*** Block opens ***
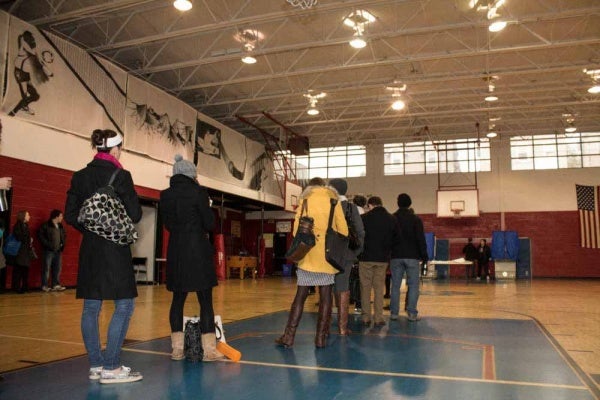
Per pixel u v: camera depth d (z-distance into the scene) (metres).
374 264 5.74
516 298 10.18
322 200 4.22
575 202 22.05
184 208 3.59
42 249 10.75
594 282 18.55
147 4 11.50
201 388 2.89
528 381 3.10
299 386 2.95
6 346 4.26
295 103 18.88
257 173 20.81
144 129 13.81
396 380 3.11
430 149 23.95
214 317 3.73
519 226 22.52
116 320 3.06
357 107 19.31
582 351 4.14
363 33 12.41
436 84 16.92
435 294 11.42
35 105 10.59
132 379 3.04
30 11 11.49
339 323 4.98
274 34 12.43
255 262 20.92
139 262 14.91
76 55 11.66
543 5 11.52
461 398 2.71
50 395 2.73
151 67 14.11
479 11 11.71
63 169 11.49
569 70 15.20
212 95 17.47
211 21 12.44
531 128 22.16
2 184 3.07
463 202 22.66
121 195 3.08
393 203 23.97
*** Block closes ***
What you need to do →
Lines in scope run from the one holding "295 103 18.88" to the last line of the material above; transcribe them exactly and omit the rest.

Your response →
295 103 18.88
257 173 20.81
144 129 13.81
396 380 3.11
430 149 23.95
214 317 3.73
519 226 22.52
116 320 3.06
357 107 19.31
582 351 4.14
363 33 12.41
436 84 16.92
435 294 11.42
35 105 10.59
132 379 3.04
30 11 11.49
339 323 4.98
274 34 12.43
255 262 20.92
139 262 14.91
76 55 11.66
543 5 11.52
461 398 2.71
50 395 2.73
151 67 14.11
479 11 11.71
63 169 11.49
569 70 15.20
212 95 17.47
211 21 12.44
531 128 22.16
2 184 3.07
463 202 22.66
121 195 3.08
393 203 23.97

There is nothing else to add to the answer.